I can teach you the art of living; that implies the art of dying – you need not learn it separately. The man who knows how to live, knows how to die. The man who knows how to fall in love, knows when the moment has come to fall out of it. He falls out of it gracefully, with a good-bye, with gratitude – but only the man who knows how to love.
People don’t know how to love, then they don’t know how to say good-bye when the time has come to say it. If you love you will know that everything begins and everything ends, and there is a time for beginning and there is a time for ending, and there is no wound in it. One is not wounded, one simply knows the season is over. One is not in despair, one simply understands, and one thanks the other, “You gave me so many beautiful gifts. You gave me new visions of life, you opened a few windows I may never have opened on my own. Now the time has come that we separate, that our ways part.” Not in anger, not in rage, not with a grudge, not with any complaint, but with tremendous gratitude, with great love, with thankfulness in the heart.
If you know how to love, you will know how to separate. Your separation will also have a beauty and a grace. And the same is the case with life; if you know how to live, you will know how to die. Your death will be tremendously beautiful.
The death of Socrates is tremendously beautiful, the death of Buddha is tremendously beautiful. The day Buddha died, in the morning he gathered all his disciples, all his sannyasins, and told them, “The last day has come now, my boat has arrived and I have to leave. And this has been a beautiful journey, a beautiful togetherness. If you have any questions to ask, you can ask, because I will not be available to you physically anymore.”
A great silence fell on the disciples, a great sadness. And Buddha laughed and said, “Don’t be sad, because that’s what I have been teaching you again and again – everything that begins, ends. Now let me teach you by my death too. As I have been teaching you through my life, let me teach you through my death too.”
Nobody could gather the courage to ask a question. Their whole life they had asked thousands and thousands of questions, and this was not a moment to ask anything; they were not in the mood, they were crying and weeping.
So Buddha said, “Good-bye. If you don’t have any questions then I will depart.” He sat under the tree with closed eyes and he disappeared from the body. In the Buddhist tradition, this is called the first meditation – to disappear from the body. It means to disidentify yourself from the body, to know totally and absolutely, “I am not the body.”

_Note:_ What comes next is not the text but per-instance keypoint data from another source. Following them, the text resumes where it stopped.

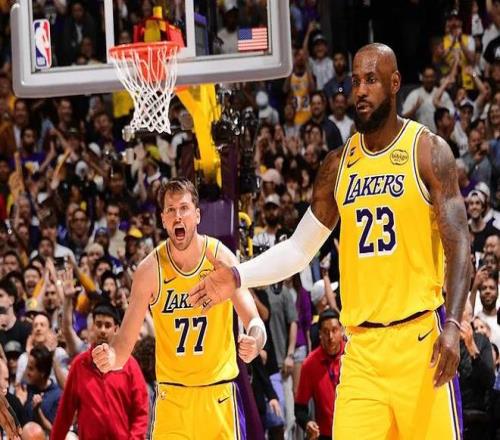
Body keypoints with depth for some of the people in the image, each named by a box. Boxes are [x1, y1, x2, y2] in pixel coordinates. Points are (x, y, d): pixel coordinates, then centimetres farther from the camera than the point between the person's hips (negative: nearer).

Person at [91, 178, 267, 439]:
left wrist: (254, 343, -37)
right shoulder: (150, 270, -9)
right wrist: (111, 358, -32)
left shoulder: (220, 258, -9)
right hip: (171, 395, 0)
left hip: (218, 391, 0)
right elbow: (125, 341, -9)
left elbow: (254, 321, -13)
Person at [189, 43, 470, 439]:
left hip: (420, 333, -4)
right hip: (362, 343, 4)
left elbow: (459, 244, -8)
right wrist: (238, 278, 1)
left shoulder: (428, 150, -3)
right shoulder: (338, 165, 12)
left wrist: (453, 325, -21)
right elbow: (299, 249, 16)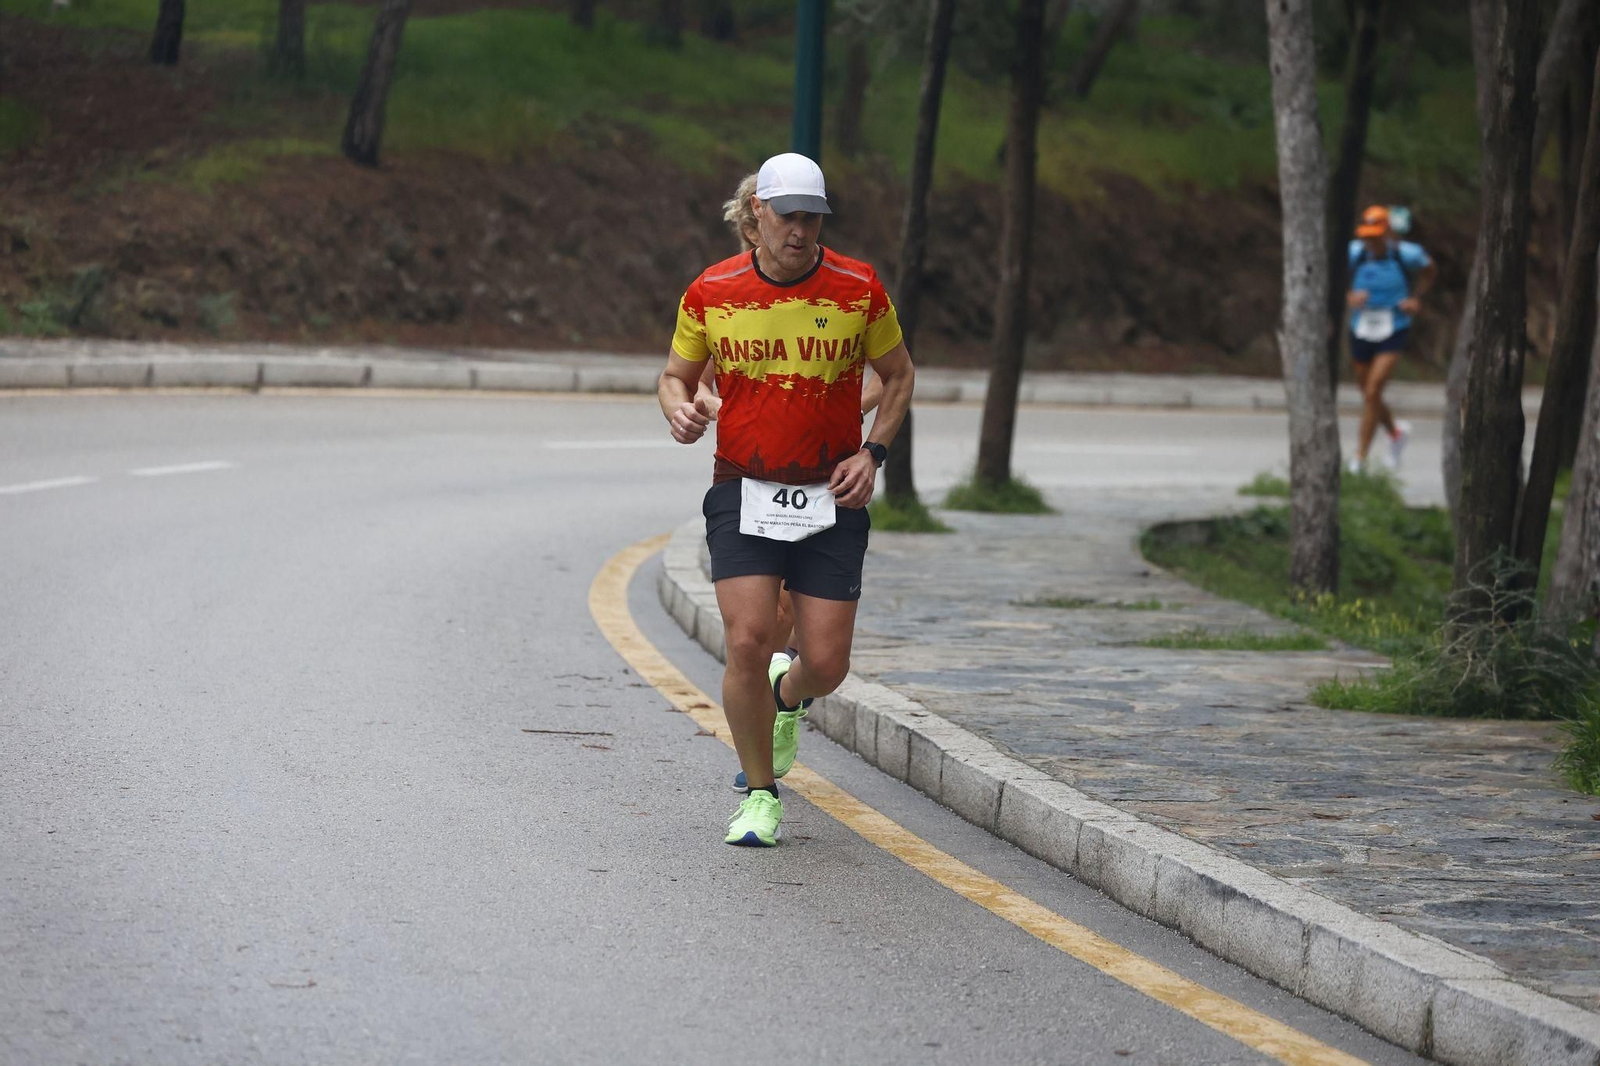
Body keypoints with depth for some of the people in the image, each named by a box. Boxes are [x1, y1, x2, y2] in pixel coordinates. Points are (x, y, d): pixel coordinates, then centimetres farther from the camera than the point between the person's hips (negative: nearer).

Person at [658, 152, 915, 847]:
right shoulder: (712, 293, -2)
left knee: (827, 664, -3)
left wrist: (872, 452, -2)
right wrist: (679, 410, -12)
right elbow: (676, 375, 12)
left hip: (832, 499, 1)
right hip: (743, 491, 0)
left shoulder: (860, 290, -2)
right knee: (748, 644, -15)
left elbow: (898, 375, 11)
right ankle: (761, 793, 6)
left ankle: (787, 698, 37)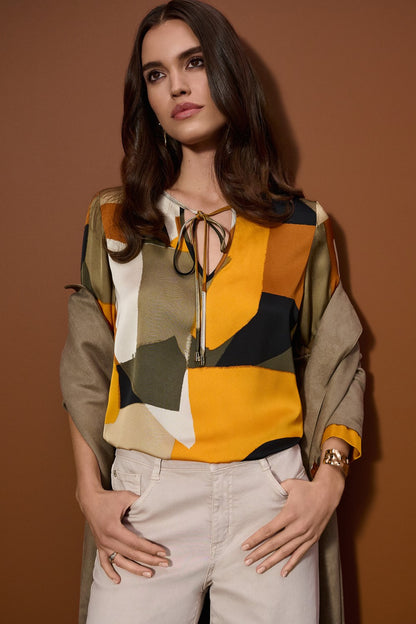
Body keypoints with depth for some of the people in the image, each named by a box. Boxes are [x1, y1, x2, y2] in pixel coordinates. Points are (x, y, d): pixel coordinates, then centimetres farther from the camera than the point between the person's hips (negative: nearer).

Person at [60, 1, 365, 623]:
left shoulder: (302, 226, 5)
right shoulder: (113, 220, 7)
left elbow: (337, 367, 9)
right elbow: (86, 367, 9)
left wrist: (328, 481, -4)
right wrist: (90, 492, 0)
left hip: (270, 500, 0)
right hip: (145, 498, 1)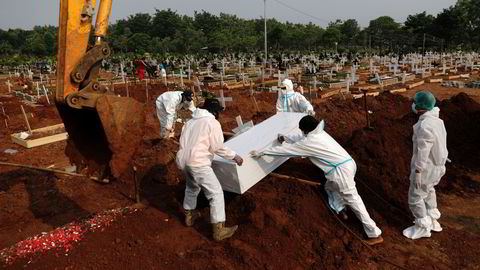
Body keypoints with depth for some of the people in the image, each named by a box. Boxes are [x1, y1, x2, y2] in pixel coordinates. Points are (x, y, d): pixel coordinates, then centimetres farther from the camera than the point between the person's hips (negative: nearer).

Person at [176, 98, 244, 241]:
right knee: (216, 193, -1)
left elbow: (185, 142, 18)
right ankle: (219, 230, 0)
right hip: (198, 163, -8)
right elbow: (218, 147, -8)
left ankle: (189, 216, 47)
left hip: (183, 161, 8)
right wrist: (234, 156, 3)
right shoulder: (213, 123, -4)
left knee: (191, 188, 31)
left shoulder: (190, 122, 18)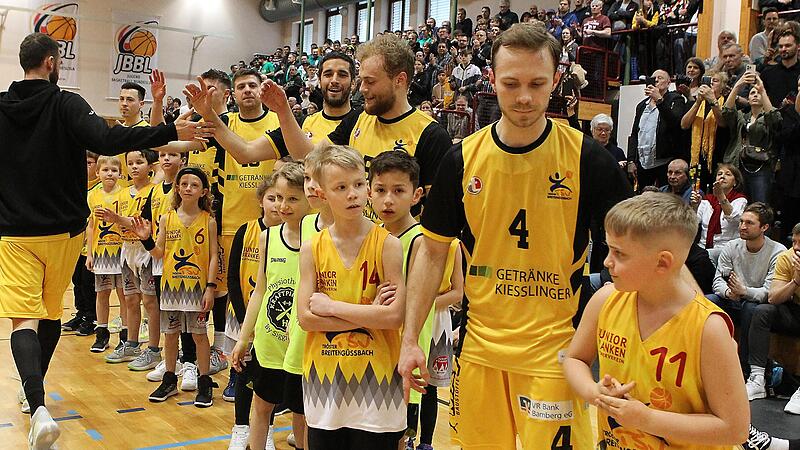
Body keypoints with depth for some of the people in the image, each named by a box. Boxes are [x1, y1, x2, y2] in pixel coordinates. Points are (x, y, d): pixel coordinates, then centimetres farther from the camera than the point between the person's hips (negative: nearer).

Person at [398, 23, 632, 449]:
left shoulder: (588, 158, -9)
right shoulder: (462, 158, -3)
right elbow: (432, 251, 4)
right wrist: (410, 340, 1)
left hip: (555, 349, -2)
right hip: (479, 345, 3)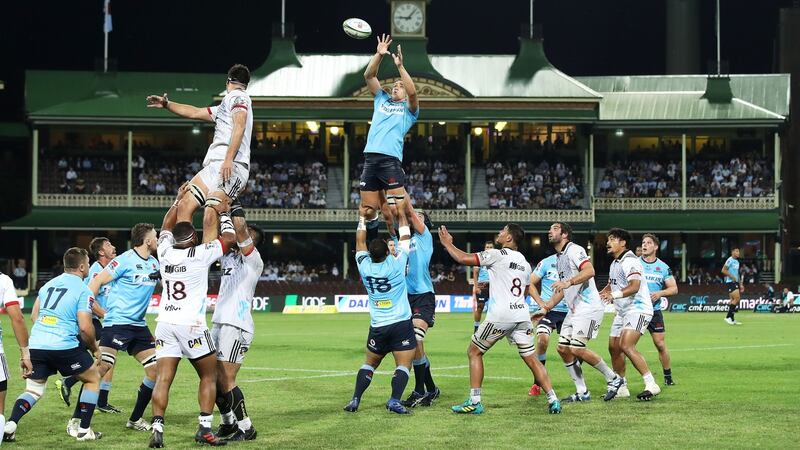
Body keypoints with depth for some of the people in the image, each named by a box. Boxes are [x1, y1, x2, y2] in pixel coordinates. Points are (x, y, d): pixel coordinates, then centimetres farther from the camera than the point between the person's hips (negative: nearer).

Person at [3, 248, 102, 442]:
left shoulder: (48, 284, 17)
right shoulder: (83, 291, -3)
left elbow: (34, 315, 23)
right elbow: (85, 327, -9)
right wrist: (95, 349, 8)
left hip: (36, 344, 5)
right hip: (64, 346, -5)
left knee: (33, 390, 16)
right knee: (93, 378, 16)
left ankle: (10, 425, -9)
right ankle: (84, 430, 13)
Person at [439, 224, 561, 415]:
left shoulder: (497, 254, -4)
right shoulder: (524, 263, 18)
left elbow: (463, 258, -7)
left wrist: (447, 243, 10)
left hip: (500, 315, -6)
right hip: (522, 315, 6)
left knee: (474, 352, 9)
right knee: (531, 359, 9)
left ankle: (474, 402, 3)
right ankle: (553, 400, -1)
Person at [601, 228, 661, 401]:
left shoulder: (629, 261, -15)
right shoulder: (615, 263, 18)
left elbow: (634, 286, -28)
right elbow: (611, 285, 32)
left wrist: (615, 295, -39)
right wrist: (599, 295, 15)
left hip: (638, 309, -11)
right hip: (622, 311, 11)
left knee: (626, 346, -23)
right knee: (614, 347, 8)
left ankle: (651, 385, -23)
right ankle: (621, 388, 19)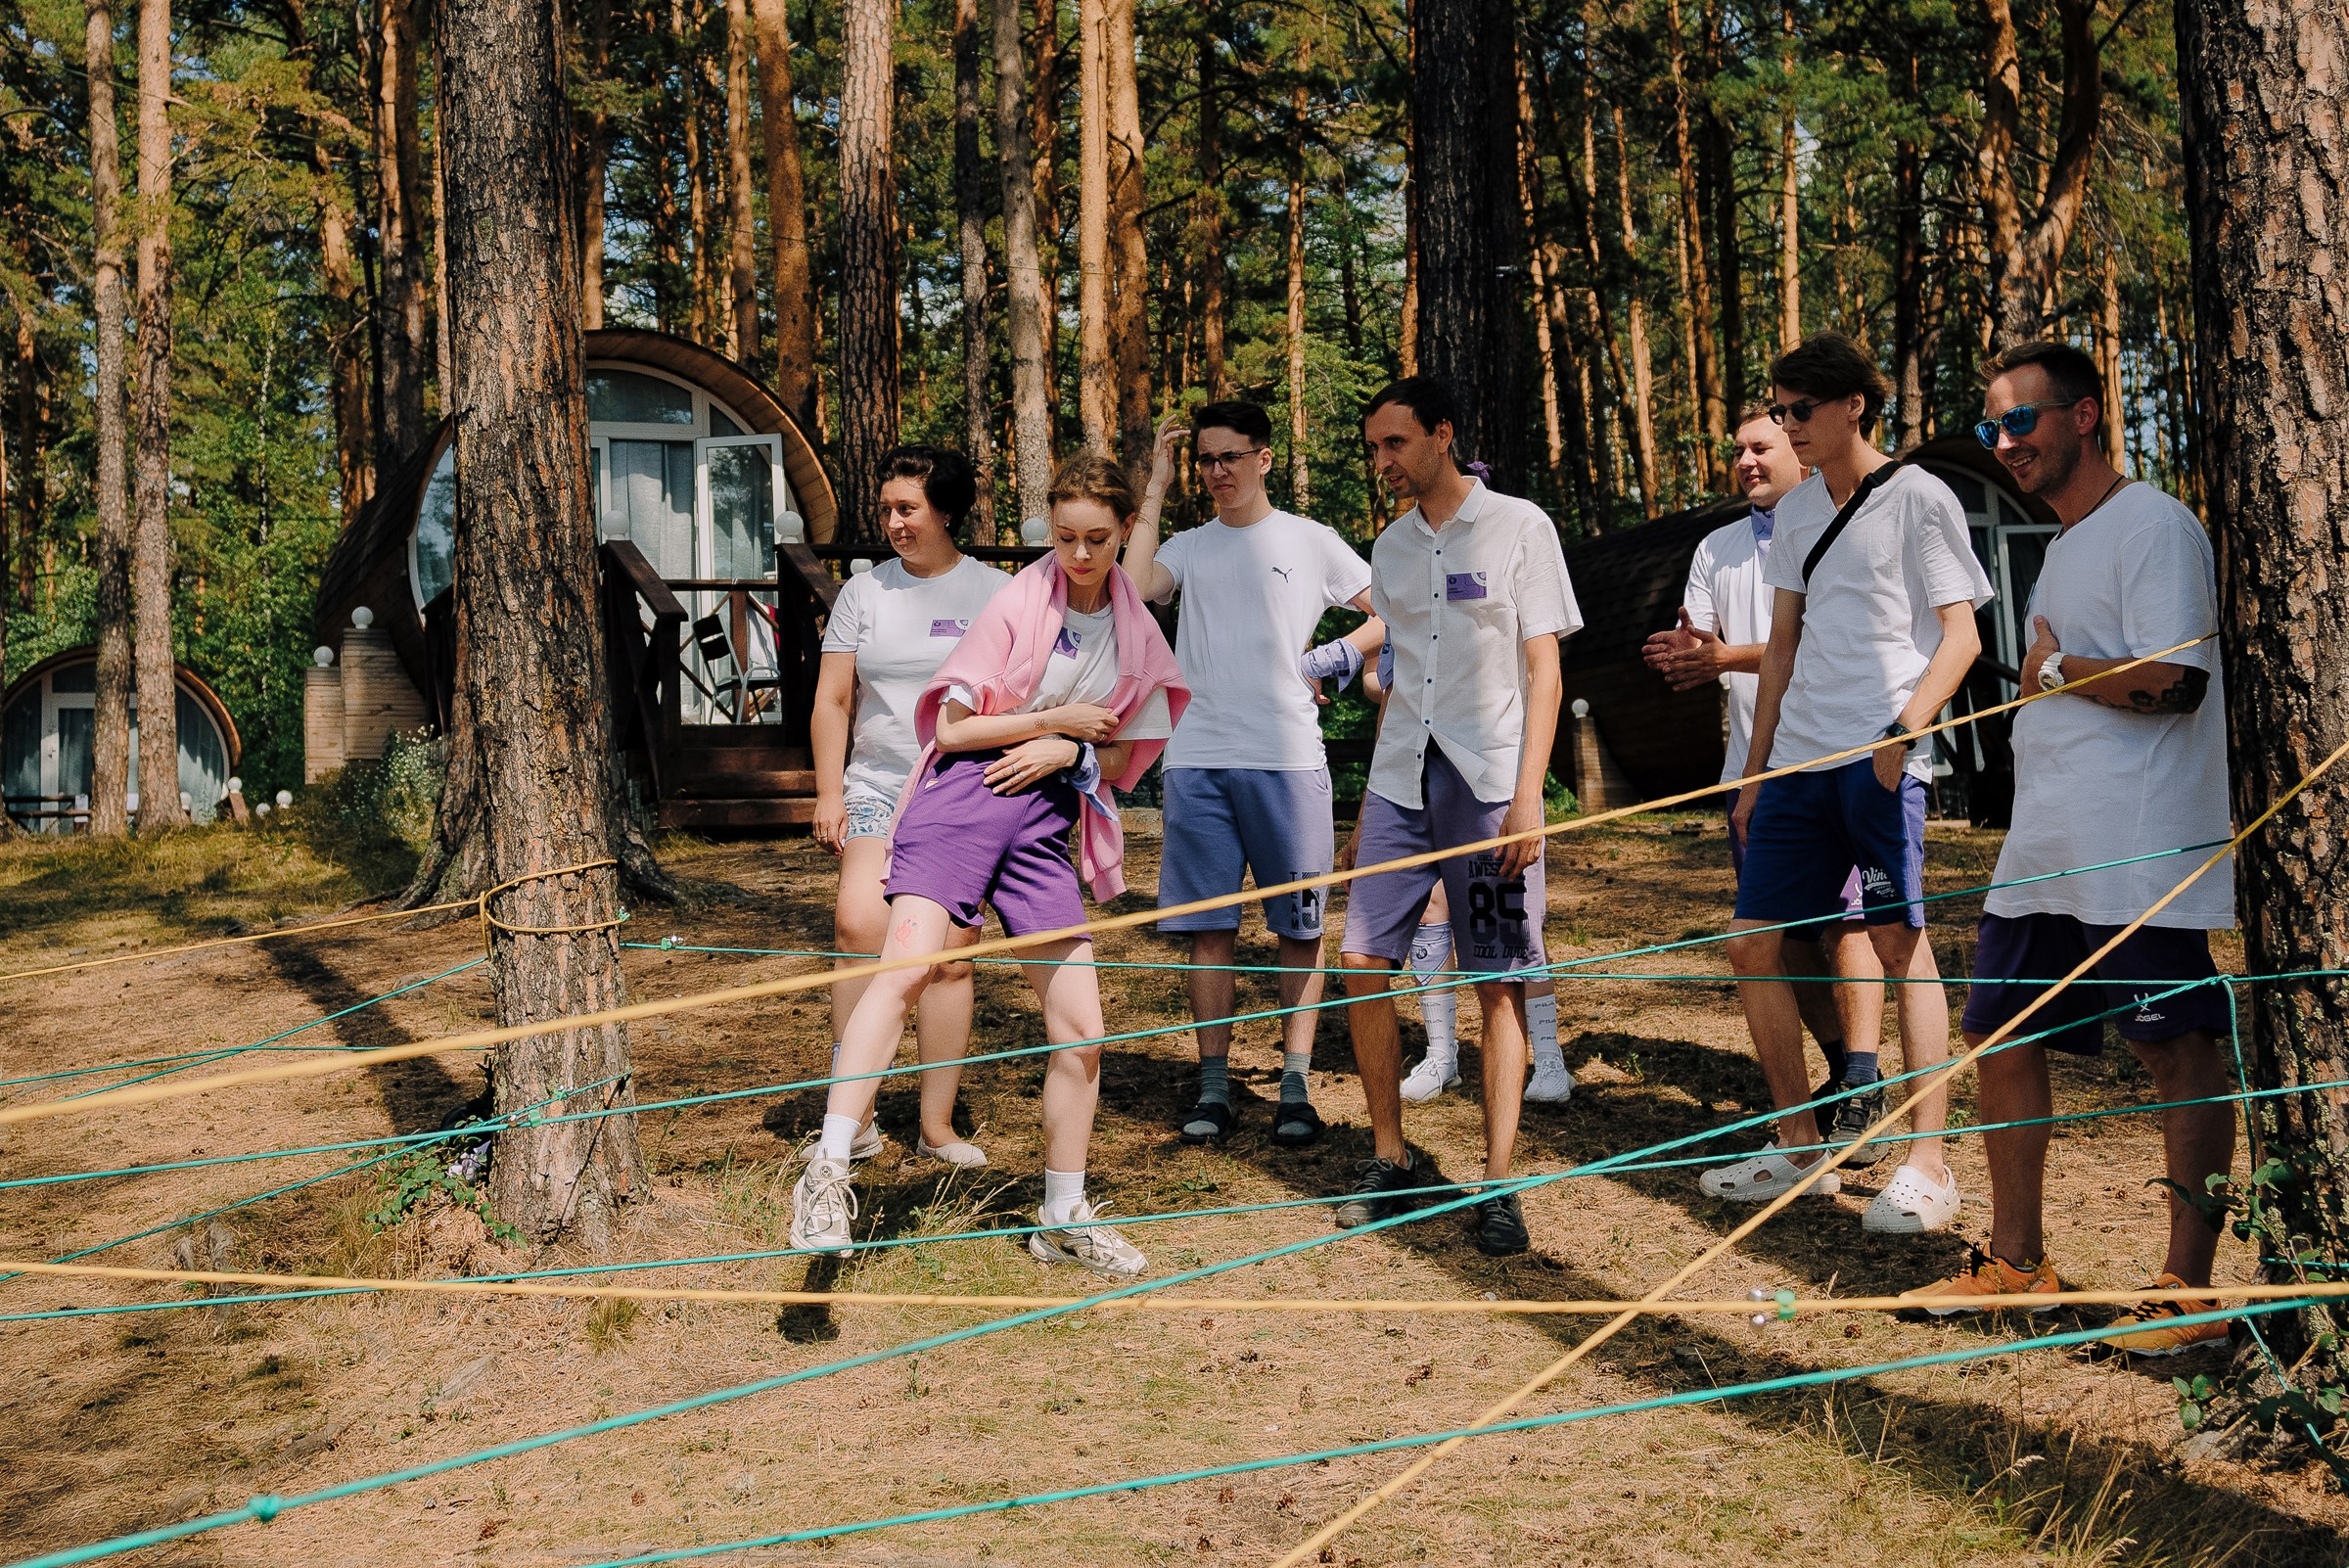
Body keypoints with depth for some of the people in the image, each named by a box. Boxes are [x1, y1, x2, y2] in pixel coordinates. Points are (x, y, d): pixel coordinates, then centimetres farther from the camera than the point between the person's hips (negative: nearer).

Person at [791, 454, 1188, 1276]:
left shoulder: (1136, 633, 11)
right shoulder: (1018, 603, -1)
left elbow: (1118, 760, 16)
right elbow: (950, 725, -5)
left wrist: (1065, 752, -5)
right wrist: (1057, 718, -6)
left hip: (1048, 820, 5)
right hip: (964, 798, -4)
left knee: (1082, 1030, 2)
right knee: (907, 966, -27)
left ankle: (1064, 1218, 18)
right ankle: (828, 1176, -28)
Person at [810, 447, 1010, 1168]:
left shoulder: (997, 593, 7)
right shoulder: (864, 591, 10)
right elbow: (832, 702, 10)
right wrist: (829, 793, 1)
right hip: (878, 789, 1)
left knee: (950, 956, -1)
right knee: (859, 926, -21)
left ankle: (937, 1124, 8)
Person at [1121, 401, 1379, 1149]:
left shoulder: (1310, 541, 7)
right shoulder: (1188, 547, 13)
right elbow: (1133, 588, -9)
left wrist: (1343, 653, -5)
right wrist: (1155, 489, -2)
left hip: (1287, 758, -2)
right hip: (1197, 759, 2)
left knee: (1299, 924, 2)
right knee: (1208, 925, 4)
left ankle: (1295, 1087, 8)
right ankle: (1213, 1088, 11)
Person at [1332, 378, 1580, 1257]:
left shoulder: (1518, 527, -1)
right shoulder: (1391, 548, 14)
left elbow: (1543, 668, -4)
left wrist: (1527, 795, -13)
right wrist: (1371, 799, 15)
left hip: (1489, 780, -5)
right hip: (1401, 779, 5)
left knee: (1499, 983, -3)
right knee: (1362, 963, -1)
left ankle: (1499, 1188, 3)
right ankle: (1390, 1161, 13)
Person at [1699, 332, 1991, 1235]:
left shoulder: (1919, 499, -2)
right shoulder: (1796, 512, 16)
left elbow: (1960, 636, -5)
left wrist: (1906, 728, -19)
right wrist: (1755, 770, 18)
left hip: (1881, 757, -7)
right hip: (1799, 756, 7)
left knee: (1900, 945, -6)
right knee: (1751, 945, 4)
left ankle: (1927, 1167, 2)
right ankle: (1799, 1148, 16)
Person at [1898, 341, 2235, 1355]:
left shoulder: (2152, 526, -10)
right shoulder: (2065, 542, 20)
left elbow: (2173, 681, -21)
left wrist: (2052, 669, -9)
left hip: (2140, 853, -10)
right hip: (2044, 851, 10)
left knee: (2178, 1053, -2)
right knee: (2000, 1036, 11)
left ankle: (2189, 1292, 6)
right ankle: (2015, 1265, 23)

A question is bound to arise in your mind: had Buddha not known it before? He had known it before, but a person like Buddha then has to create some device so that just a little bit of him remains connected with the body. Otherwise he would have died long before –he would have died forty-two years before. The day his enlightenment happened, he would have died. Out of compassion he created a desire, the desire to help people. It is a desire, and it keeps you attached to the body.